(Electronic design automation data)
────

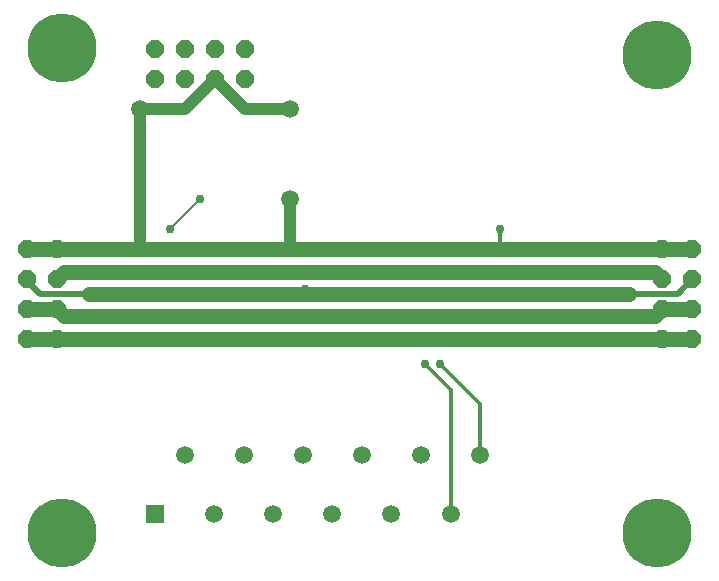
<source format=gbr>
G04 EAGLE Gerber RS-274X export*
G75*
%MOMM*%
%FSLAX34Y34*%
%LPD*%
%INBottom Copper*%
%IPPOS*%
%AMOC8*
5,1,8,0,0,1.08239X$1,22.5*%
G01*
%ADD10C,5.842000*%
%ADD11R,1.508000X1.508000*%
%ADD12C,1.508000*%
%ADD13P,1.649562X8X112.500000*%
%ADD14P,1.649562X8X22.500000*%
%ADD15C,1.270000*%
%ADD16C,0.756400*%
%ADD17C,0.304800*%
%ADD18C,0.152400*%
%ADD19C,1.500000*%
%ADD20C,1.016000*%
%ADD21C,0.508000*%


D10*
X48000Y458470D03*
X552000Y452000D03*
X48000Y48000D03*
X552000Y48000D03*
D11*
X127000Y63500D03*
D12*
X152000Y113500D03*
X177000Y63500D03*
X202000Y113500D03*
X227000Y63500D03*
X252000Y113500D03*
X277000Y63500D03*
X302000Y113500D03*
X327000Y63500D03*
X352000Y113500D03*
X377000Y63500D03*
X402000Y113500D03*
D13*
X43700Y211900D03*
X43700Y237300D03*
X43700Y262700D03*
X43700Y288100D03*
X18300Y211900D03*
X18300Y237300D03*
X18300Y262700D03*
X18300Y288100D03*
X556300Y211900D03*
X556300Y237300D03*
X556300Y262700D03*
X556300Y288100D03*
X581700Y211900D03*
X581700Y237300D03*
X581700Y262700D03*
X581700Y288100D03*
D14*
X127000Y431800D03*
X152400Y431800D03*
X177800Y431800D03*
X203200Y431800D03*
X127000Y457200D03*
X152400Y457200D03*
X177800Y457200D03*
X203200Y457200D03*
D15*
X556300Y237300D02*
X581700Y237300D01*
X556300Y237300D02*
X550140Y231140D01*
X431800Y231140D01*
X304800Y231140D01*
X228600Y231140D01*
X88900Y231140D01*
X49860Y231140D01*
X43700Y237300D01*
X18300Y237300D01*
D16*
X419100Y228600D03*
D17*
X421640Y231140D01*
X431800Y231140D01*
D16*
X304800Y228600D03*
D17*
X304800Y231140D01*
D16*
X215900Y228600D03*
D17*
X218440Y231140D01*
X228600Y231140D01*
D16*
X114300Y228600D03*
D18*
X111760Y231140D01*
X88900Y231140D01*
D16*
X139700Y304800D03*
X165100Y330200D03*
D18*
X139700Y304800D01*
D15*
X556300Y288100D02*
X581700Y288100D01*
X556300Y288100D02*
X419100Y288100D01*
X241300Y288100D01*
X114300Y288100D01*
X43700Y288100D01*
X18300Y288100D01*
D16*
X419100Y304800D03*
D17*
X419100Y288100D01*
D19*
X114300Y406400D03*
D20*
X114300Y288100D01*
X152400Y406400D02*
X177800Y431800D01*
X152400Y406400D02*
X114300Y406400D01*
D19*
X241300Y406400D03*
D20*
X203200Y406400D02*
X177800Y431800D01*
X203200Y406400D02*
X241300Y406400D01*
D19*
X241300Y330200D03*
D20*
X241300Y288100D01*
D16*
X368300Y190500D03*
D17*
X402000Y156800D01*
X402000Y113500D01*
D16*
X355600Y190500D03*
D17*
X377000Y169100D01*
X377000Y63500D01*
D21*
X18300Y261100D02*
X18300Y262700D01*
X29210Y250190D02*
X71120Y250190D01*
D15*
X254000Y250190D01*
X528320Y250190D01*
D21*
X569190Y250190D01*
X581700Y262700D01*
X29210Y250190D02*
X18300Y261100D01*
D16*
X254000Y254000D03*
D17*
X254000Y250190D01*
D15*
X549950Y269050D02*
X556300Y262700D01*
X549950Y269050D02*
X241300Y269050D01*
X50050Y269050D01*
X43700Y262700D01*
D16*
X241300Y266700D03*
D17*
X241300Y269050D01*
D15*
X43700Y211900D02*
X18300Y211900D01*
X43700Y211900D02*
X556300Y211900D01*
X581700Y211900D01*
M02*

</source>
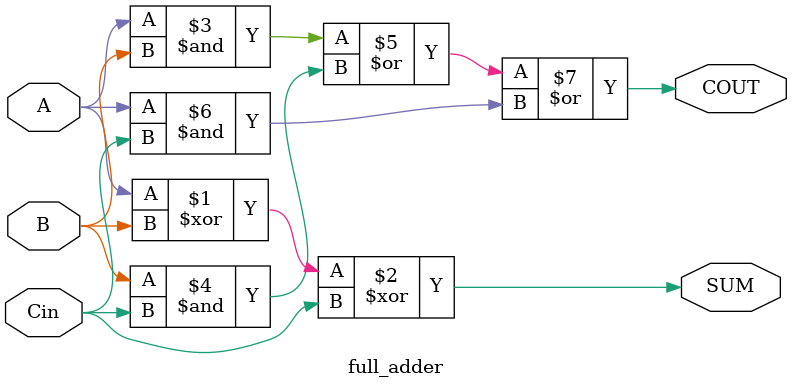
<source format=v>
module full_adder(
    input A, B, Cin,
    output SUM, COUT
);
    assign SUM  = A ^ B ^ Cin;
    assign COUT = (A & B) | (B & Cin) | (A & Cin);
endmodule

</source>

────

*WHAT IS BEING ASKED*. Render the records above word for word and leave the pictures out.

*SOLUTION TO THIS EXERCISE*.
<source format=gbr>
G04 EAGLE Gerber RS-274X export*
G75*
%MOMM*%
%FSLAX34Y34*%
%LPD*%
%INBottom Copper*%
%IPPOS*%
%AMOC8*
5,1,8,0,0,1.08239X$1,22.5*%
G01*
%ADD10C,5.842000*%
%ADD11R,1.508000X1.508000*%
%ADD12C,1.508000*%
%ADD13P,1.649562X8X112.500000*%
%ADD14P,1.649562X8X22.500000*%
%ADD15C,1.270000*%
%ADD16C,0.756400*%
%ADD17C,0.304800*%
%ADD18C,0.152400*%
%ADD19C,1.500000*%
%ADD20C,1.016000*%
%ADD21C,0.508000*%


D10*
X48000Y458470D03*
X552000Y452000D03*
X48000Y48000D03*
X552000Y48000D03*
D11*
X127000Y63500D03*
D12*
X152000Y113500D03*
X177000Y63500D03*
X202000Y113500D03*
X227000Y63500D03*
X252000Y113500D03*
X277000Y63500D03*
X302000Y113500D03*
X327000Y63500D03*
X352000Y113500D03*
X377000Y63500D03*
X402000Y113500D03*
D13*
X43700Y211900D03*
X43700Y237300D03*
X43700Y262700D03*
X43700Y288100D03*
X18300Y211900D03*
X18300Y237300D03*
X18300Y262700D03*
X18300Y288100D03*
X556300Y211900D03*
X556300Y237300D03*
X556300Y262700D03*
X556300Y288100D03*
X581700Y211900D03*
X581700Y237300D03*
X581700Y262700D03*
X581700Y288100D03*
D14*
X127000Y431800D03*
X152400Y431800D03*
X177800Y431800D03*
X203200Y431800D03*
X127000Y457200D03*
X152400Y457200D03*
X177800Y457200D03*
X203200Y457200D03*
D15*
X556300Y237300D02*
X581700Y237300D01*
X556300Y237300D02*
X550140Y231140D01*
X431800Y231140D01*
X304800Y231140D01*
X228600Y231140D01*
X88900Y231140D01*
X49860Y231140D01*
X43700Y237300D01*
X18300Y237300D01*
D16*
X419100Y228600D03*
D17*
X421640Y231140D01*
X431800Y231140D01*
D16*
X304800Y228600D03*
D17*
X304800Y231140D01*
D16*
X215900Y228600D03*
D17*
X218440Y231140D01*
X228600Y231140D01*
D16*
X114300Y228600D03*
D18*
X111760Y231140D01*
X88900Y231140D01*
D16*
X139700Y304800D03*
X165100Y330200D03*
D18*
X139700Y304800D01*
D15*
X556300Y288100D02*
X581700Y288100D01*
X556300Y288100D02*
X419100Y288100D01*
X241300Y288100D01*
X114300Y288100D01*
X43700Y288100D01*
X18300Y288100D01*
D16*
X419100Y304800D03*
D17*
X419100Y288100D01*
D19*
X114300Y406400D03*
D20*
X114300Y288100D01*
X152400Y406400D02*
X177800Y431800D01*
X152400Y406400D02*
X114300Y406400D01*
D19*
X241300Y406400D03*
D20*
X203200Y406400D02*
X177800Y431800D01*
X203200Y406400D02*
X241300Y406400D01*
D19*
X241300Y330200D03*
D20*
X241300Y288100D01*
D16*
X368300Y190500D03*
D17*
X402000Y156800D01*
X402000Y113500D01*
D16*
X355600Y190500D03*
D17*
X377000Y169100D01*
X377000Y63500D01*
D21*
X18300Y261100D02*
X18300Y262700D01*
X29210Y250190D02*
X71120Y250190D01*
D15*
X254000Y250190D01*
X528320Y250190D01*
D21*
X569190Y250190D01*
X581700Y262700D01*
X29210Y250190D02*
X18300Y261100D01*
D16*
X254000Y254000D03*
D17*
X254000Y250190D01*
D15*
X549950Y269050D02*
X556300Y262700D01*
X549950Y269050D02*
X241300Y269050D01*
X50050Y269050D01*
X43700Y262700D01*
D16*
X241300Y266700D03*
D17*
X241300Y269050D01*
D15*
X43700Y211900D02*
X18300Y211900D01*
X43700Y211900D02*
X556300Y211900D01*
X581700Y211900D01*
M02*

</source>
<source format=v>
module full_adder(
    input A, B, Cin,
    output SUM, COUT
);
    assign SUM  = A ^ B ^ Cin;
    assign COUT = (A & B) | (B & Cin) | (A & Cin);
endmodule

</source>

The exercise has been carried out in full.